20 Mar 2023 by lbigmr

Strengthening the Rights of Suspects in Criminal Proceedings: New Factsheets Show Promising Practices

The Ludwig Boltzmann Institute of Fundamental and Human Rights, together with their partners from Belgium, Ireland, Spain and Romania, publishes four factsheets and videos on promising practices that aim to contribute to the practical implementation of the EU procedural rights directives.

The EU funded projects “From law to practice: Strengthening procedural rights in police custody (ProRPC)” aims to contribute to an effective implementation of the EU procedural directives through the identification of promising practices in all partner countries. The project was carried out with partners from International Rights Spain (Spain), Association for the Defense of Human Rights in Romania – the Helsinki Committee (Rumania), Irish Council for Civil Liberties (Ireland) und Fair Trials Europe (Belgium). With desk research and several project consultations, such as national roundtables and regional consultation meetings with experts from various fields promising practices emerged. These findings are now incorporated in easy to access factsheets for all criminal justice actors and advocates who are interested in reforming their national system. The factsheets disseminate information on the reform processes occurred in selected EU countries and thereby aim to offer useful inspiration to strengthen procedural rights and overcome existing barriers. Additionally, Fair Trials created short videos with more information about specific practices and promising initiatives.

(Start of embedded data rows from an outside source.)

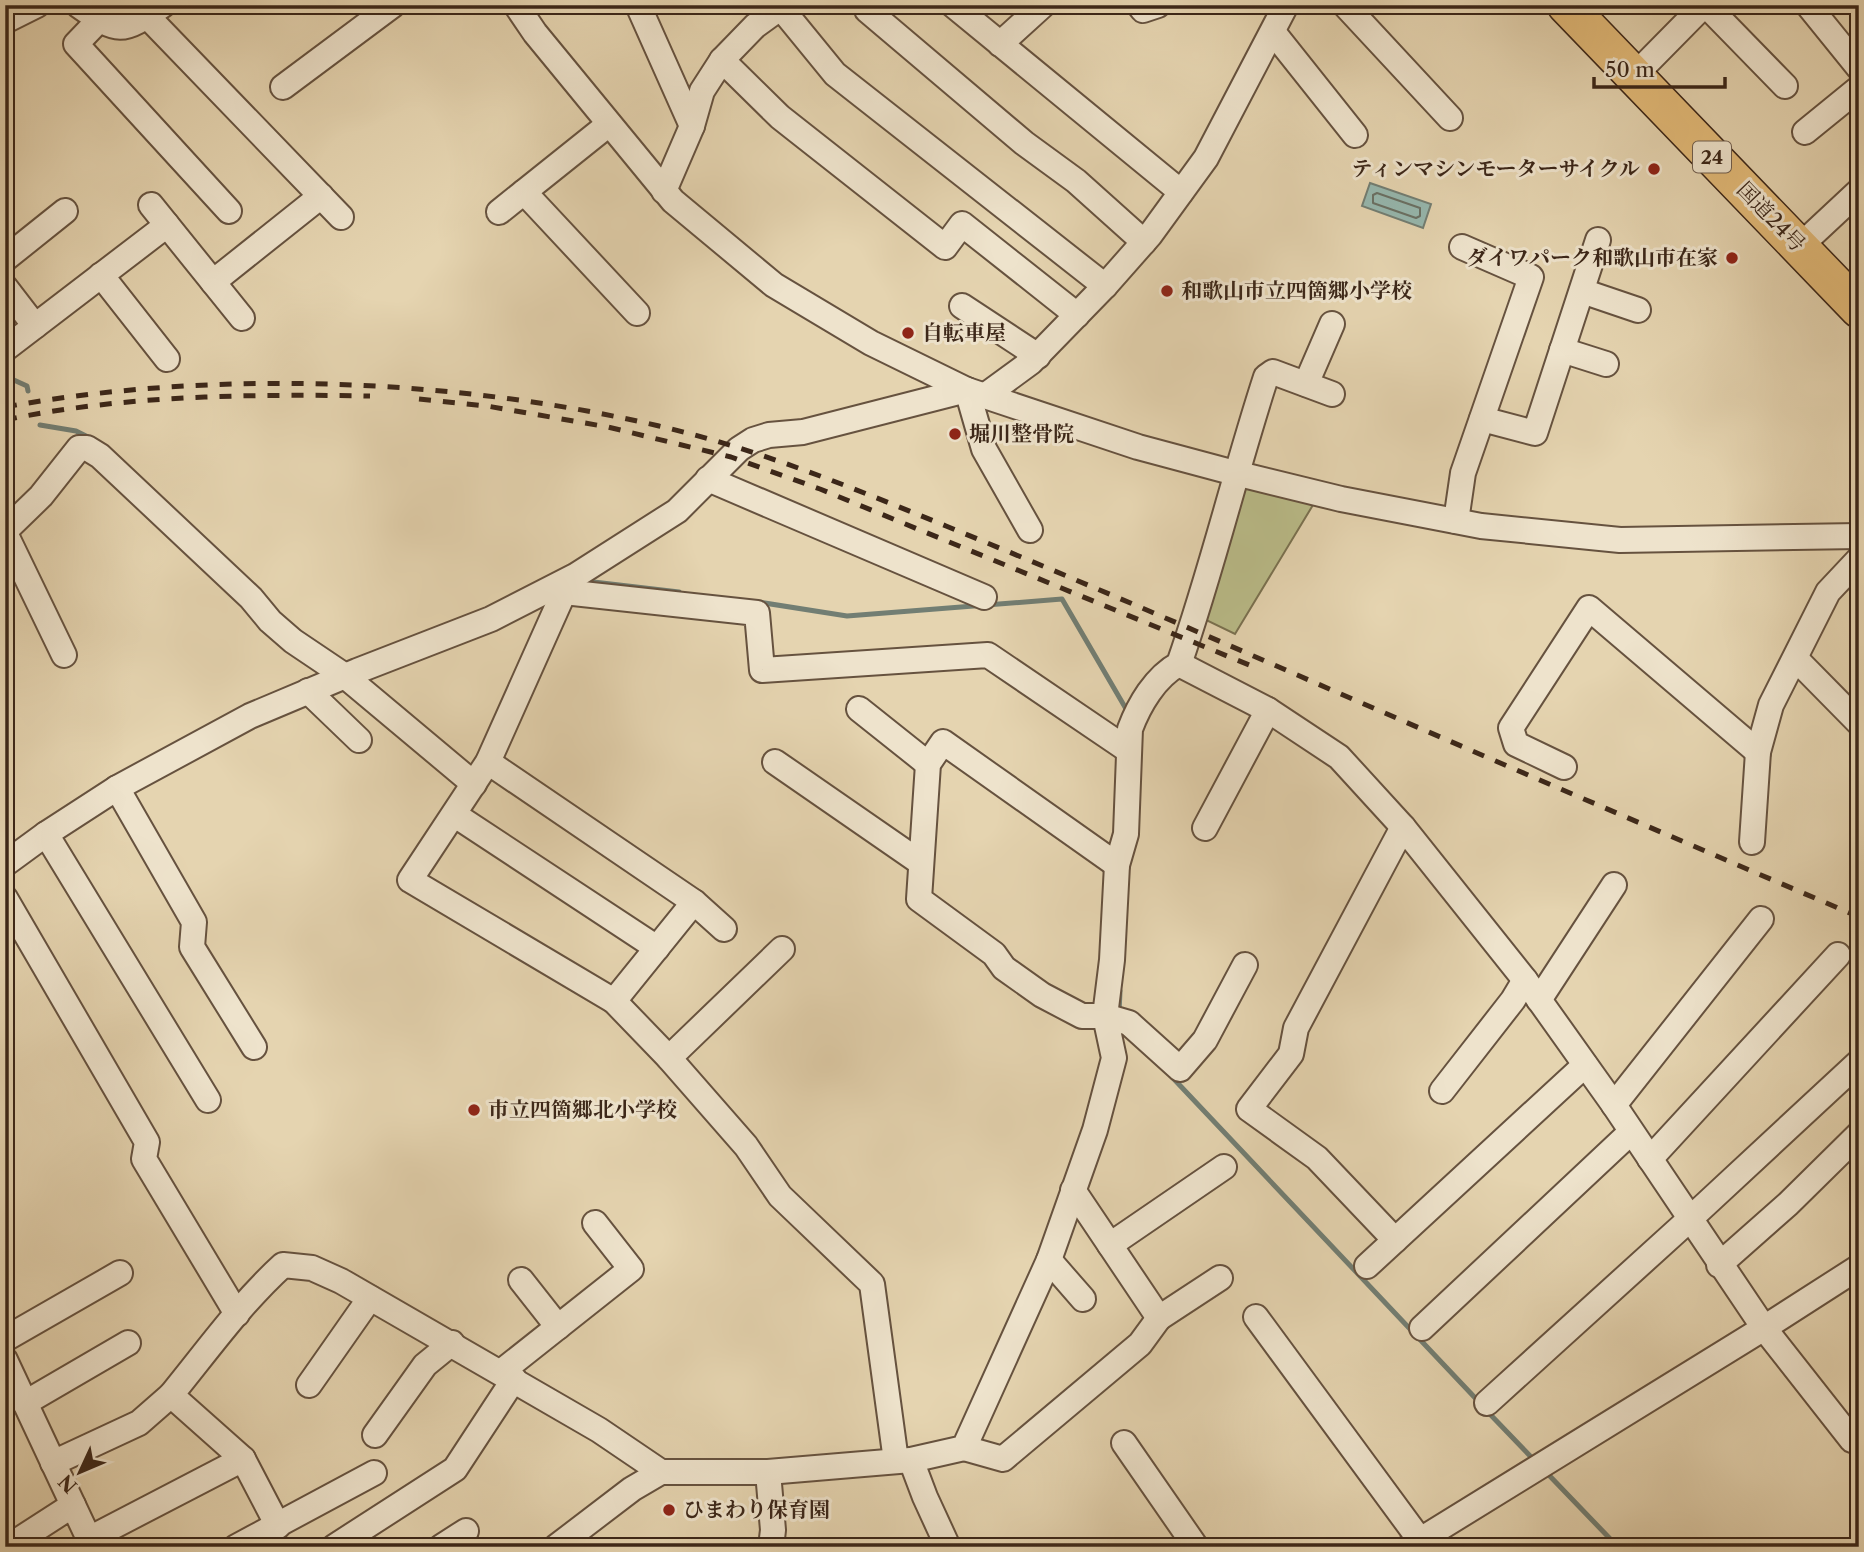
<svg xmlns="http://www.w3.org/2000/svg" width="1864" height="1552" font-family="'Libre Caslon Text','Noto Serif JP',serif">
	<rect width="100%" height="100%" fill="#e5d4b0"/>
	<filter id="stains"><feTurbulence type="fractalNoise" baseFrequency=".00286" numOctaves="4"/><feColorMatrix values="0 0 0 0 .2 0 0 0 0 .09 0 0 0 0 .02 0 0 0 .5 -.17"/></filter>
	<radialGradient id="worn" r=".72"><stop offset=".6" stop-color="#630" stop-opacity="0"/><stop offset="1" stop-color="#630" stop-opacity=".3"/></radialGradient>
	<!-- green -->
	<path fill="#b9bb88" stroke="#7a7150" stroke-width="2" d="M1242,484L1316,500L1235,634L1204,619Z"/>
	<!-- water -->
	<path fill="#96b8af" stroke="#727e73" stroke-width="2" d="M1370,183L1431,204L1423,228L1362,206Z"/>
	<g fill="none" stroke-linecap="round" stroke-linejoin="round">
		<!-- shore -->
		<path stroke="#697064" stroke-width="2" d="M1377,193L1420,208V216L1416,218L1373,203V195Z"/>
		<!-- stream -->
		<g stroke="#727e73" stroke-width="5">
			<path d="M5,376L27,386L28,391"/>
			<path d="M40,425L76,431L90,438"/>
			<path d="M585,581L679,592"/>
			<path d="M758,602L847,616L1062,599L1129,714"/>
			<path d="M1119,1013L1120,991"/>
			<path d="M1171,1076L1479,1402"/>
			<path d="M1485,1409L1534,1460"/>
			<path d="M1544,1470L1618,1547"/>
		</g>
		<!-- minor casing -->
		<g stroke="#66523f" stroke-width="28">
			<g id="minor">
				<path d="M78,5C119,34 121,34 163,5"/>
				<path d="M516,5L535,33L673,201L774,285L871,343L967,390L1138,447L1235,473L1341,499L1481,526L1620,540L1859,536"/>
				<path d="M638,5L692,126"/>
				<path d="M869,5L867,10L1024,143L1076,181L1144,242"/>
				<path d="M953,5L1181,192"/>
				<path d="M1139,5L1143,10L1158,5"/>
				<path d="M1345,5L1450,118"/>
				<path d="M1706,5L1785,86"/>
				<path d="M1808,5L1859,68"/>
				<path d="M781,8L835,74L1105,286"/>
				<path d="M147,16L341,217"/>
				<path d="M99,20L76,44L229,211"/>
				<path d="M5,21L37,5"/>
				<path d="M1273,32L1355,135"/>
				<path d="M1000,44L1043,5"/>
				<path d="M722,60L780,117L945,247L962,224L1077,315"/>
				<path d="M1634,76L1704,5"/>
				<path d="M283,87L393,5"/>
				<path d="M609,124L524,192L637,313"/>
				<path d="M1805,132L1859,88"/>
				<path d="M664,191L692,126L702,91L722,60L755,26L784,5"/>
				<path d="M151,205L242,318"/>
				<path d="M499,212L524,192"/>
				<path d="M1799,247L1859,191"/>
				<path d="M5,259L65,211"/>
				<path d="M101,275L167,359"/>
				<path d="M213,282L321,196"/>
				<path d="M5,287L35,326"/>
				<path d="M1582,291L1638,310"/>
				<path d="M962,306L1038,356"/>
				<path d="M5,349L167,225"/>
				<path d="M1562,350L1606,364"/>
				<path d="M1306,384L1332,324"/>
				<path d="M967,390L984,449L1030,530"/>
				<path d="M986,395L1031,362L1105,286L1150,235L1206,158L1286,5"/>
				<path d="M1482,419L1535,433L1598,240"/>
				<path d="M708,479L984,597"/>
				<path d="M1456,521L1463,473L1531,277L1462,247"/>
				<path d="M5,531L41,496L79,448H87L100,456L251,598L270,621L293,641L345,676L474,784"/>
				<path d="M5,533L64,655"/>
				<path d="M561,584L564,592L488,762L410,880L614,1001L669,1058L746,1146L780,1196L872,1284L896,1461"/>
				<path d="M564,592L757,613L762,670L988,655L1128,750"/>
				<path d="M1796,659L1859,723"/>
				<path d="M1179,664L1268,710L1339,757L1403,827L1525,980L1614,1105L1764,1328L1852,1440L1859,1442"/>
				<path d="M308,691L359,740"/>
				<path d="M859,709L928,764"/>
				<path d="M488,762L694,902L724,929"/>
				<path d="M775,762L921,863"/>
				<path d="M1564,767L1516,744L1511,728L1589,608L1758,752"/>
				<path d="M117,788L194,922L192,947L254,1047"/>
				<path d="M455,815L657,948"/>
				<path d="M1205,828L1268,710"/>
				<path d="M46,834L208,1100"/>
				<path d="M1752,842L1758,752L1771,705L1828,592L1859,559"/>
				<path d="M5,864L46,834L117,788L250,716L357,671L491,619L575,576L677,511L739,449L753,440L769,435L803,432L967,390"/>
				<path d="M1117,865L943,742L928,764L919,899L994,954L1004,968L1042,995L1082,1016H1105L1129,1023L1180,1069L1205,1040L1245,965"/>
				<path d="M5,898L147,1142L144,1159L237,1314"/>
				<path d="M1539,1000L1614,885"/>
				<path d="M614,1001L694,902"/>
				<path d="M669,1058L782,949"/>
				<path d="M1442,1091L1513,1000L1525,980"/>
				<path d="M1614,1105L1761,919"/>
				<path d="M1650,1159L1838,955"/>
				<path d="M1073,1190L1159,1318L1220,1278"/>
				<path d="M1395,1240L1317,1158L1249,1109L1291,1054L1296,1028L1403,827"/>
				<path d="M1110,1245L1224,1167"/>
				<path d="M1049,1260L1083,1299"/>
				<path d="M1719,1265L1788,1204L1859,1134"/>
				<path d="M1367,1266L1585,1065"/>
				<path d="M521,1280L558,1327"/>
				<path d="M1256,1317L1420,1540"/>
				<path d="M1422,1328L1631,1132"/>
				<path d="M5,1339L120,1273"/>
				<path d="M5,1360L73,1505"/>
				<path d="M501,1372L631,1269L595,1223"/>
				<path d="M309,1385L370,1298"/>
				<path d="M25,1403L128,1343"/>
				<path d="M1487,1403L1691,1218L1859,1062"/>
				<path d="M375,1435L425,1365L452,1343"/>
				<path d="M1124,1443L1196,1547"/>
				<path d="M964,1448L1003,1459L1140,1344L1159,1318"/>
				<path d="M243,1459L278,1526"/>
				<path d="M911,1460L925,1497L948,1547"/>
				<path d="M53,1463L139,1423L171,1395"/>
				<path d="M768,1472L773,1530L771,1547"/>
				<path d="M8,1547L73,1505L89,1539L243,1459L171,1395C207,1351 241,1303 283,1265L312,1268L341,1281L599,1430L661,1472"/>
				<path d="M236,1547L374,1473"/>
				<path d="M334,1547L455,1469L514,1379"/>
				<path d="M441,1547L466,1531"/>
				<path d="M556,1547L632,1489L661,1472H768L911,1460L964,1448L1049,1260L1095,1130L1114,1058L1105,1016L1112,960L1117,865L1126,834L1130,729C1139,705 1155,677 1179,664C1212,570 1235,472 1266,377L1273,372L1332,394"/>
				<path d="M1409,1547L1764,1328L1859,1267"/>
			</g>
		</g>
		<!-- highway casing -->
		<g stroke="#3c2719" stroke-width="40">
			<path id="highway" d="M1566,5L1859,309"/>
		</g>
		<!-- minor -->
		<use href="#minor" stroke="#eee3cc" stroke-width="24"/>
		<!-- highway -->
		<use href="#highway" stroke="#e2ba78" stroke-width="37"/>
		<!-- rail -->
		<g stroke="#3c2719" stroke-width="5" stroke-dasharray="12 12" stroke-linecap="butt">
			<path d="M419,399L487,406L608,427L731,457L820,489L1254,667"/>
			<path d="M5,407C213,369 454,378 659,426C758,449 853,488 946,526C1056,571 1164,617 1272,664C1467,749 1663,833 1859,917"/>
			<path d="M5,420C124,395 249,394 370,396"/>
		</g>
	</g>
	<!-- markers -->
	<g fill="#8f2418" stroke="#eee3cc" stroke-width="2.5">
		<circle cx="1654" cy="169" r="7"/>
		<circle cx="1732" cy="258" r="7"/>
		<circle cx="1167" cy="291" r="7"/>
		<circle cx="908" cy="333" r="7"/>
		<circle cx="955" cy="434" r="7"/>
		<circle cx="474" cy="1110" r="7"/>
		<circle cx="669" cy="1510" r="7"/>
	</g>
	<g text-anchor="middle" stroke-width="6" stroke-linejoin="round" paint-order="stroke">
		<!-- shield labels -->
		<rect fill="#eee3cc" stroke="#715f4f" stroke-width="2" x="1693" y="141.5" width="38" height="31" rx="5"/>
		<g font-size="19" font-weight="bold" fill="#3c2719">
			<text x="1712" y="164">24</text>
		</g>
		<!-- poi labels -->
		<g font-size="21" font-weight="bold" fill="#3c2719" stroke="#eee3cc" text-anchor="start">
			<text x="1640" y="176" text-anchor="end">ティンマシンモーターサイクル</text>
			<text x="1718" y="265" text-anchor="end">ダイワパーク和歌山市在家</text>
			<text x="1181" y="298">和歌山市立四箇郷小学校</text>
			<text x="922" y="340">自転車屋</text>
			<text x="969" y="441">堀川整骨院</text>
			<text x="488" y="1117">市立四箇郷北小学校</text>
			<text x="683" y="1517">ひまわり保育園</text>
		</g>
		<!-- street labels -->
		<g font-size="21" fill="#3c2719" stroke="#eee3cc">
			<text transform="translate(1771 217) rotate(46)" y="7">国道24号</text>
		</g>
	</g>
	<!-- margin -->
	<rect width="1864" height="1552" fill="none" stroke="#e5d4b0" stroke-width="28"/>
	<rect x="7" y="7" width="1850" height="1538" fill="none" stroke="#3c2719" stroke-width="3.5"/>
	<rect x="14" y="14" width="1836" height="1524" fill="none" stroke="#3c2719" stroke-width="2"/>
	<!-- north arrow -->
	<g transform="translate(80 1472) rotate(226)" stroke="#eee3cc" stroke-width="5" paint-order="stroke">
	<path d="M0-5L12 26L0 18L-12 26Z" fill="#3c2719"/>
	<text y="-10" font-size="19" font-weight="bold" text-anchor="middle" fill="#3c2719">N</text>
	</g>
	<!-- scale -->
	<path d="M1594 77v10h131v-10" fill="none" stroke="#3c2719" stroke-width="3.5"/>
	<text x="1605" y="77" font-size="21" fill="#3c2719" stroke="#eee3cc" stroke-width="5" paint-order="stroke">50 m</text>
	<rect width="100%" height="100%" filter="url(#stains)"/>
	<rect width="100%" height="100%" fill="url(#worn)"/>
</svg>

The four factsheets and corresponding videos of this series focus on:

  • “Right to Information” written by Nora Katona and Giuliana Monina (LBI-GMR) – Suspected persons may not effectively use their rights without adequate and accessible information. The factsheet describes promising practices from Austria, Belgium, the Netherland, and Ireland, covering IT tools to support police officers when they provide oral information to suspected and accused persons as well as initiatives that make the Letter of Rights more accessible.
  • “Access to a Lawyer” written by Livia Popa and Georgiana Gheorghe (APADOR-CH) – When a person finds themselves in police custody, they often do not know a lawyer and rely on the police to legal representation. The factsheet covers promising practices from Romania, Spain, and Belgium, which include among others mandatory legal representation and effective appointment procedures randomly selecting the best qualified available lawyer depending on the person’s needs.
  • “Right to Legal Aid” written by Rights International Spain – Access to legal aid is central for people who cannot afford a lawyer to access justice and avoid further impoverishment and social exclusion. The factsheet covers promising practices from Spain, as well as Luxembourg, the Netherlands, and Finland.
  • “Audio Visual Recordings of Police Interviews” written by Sarah O’Malley and Elizabeth Carthy (ICCL) – Audio-visual recordings of police interviews not only ensure the protection of those being interviewed, but also guard the police against false accusations of mistreatment or coercion. They also serve as evidence that confessions made during police custody were not made under pressure and contribute to transparency. This in turn improves public trust in the police. The factsheet covers the audio visual recording system applied in Ireland, showing how the reform came about and what are its remaining challenges today. It also makes reference to practices from Croatia and France.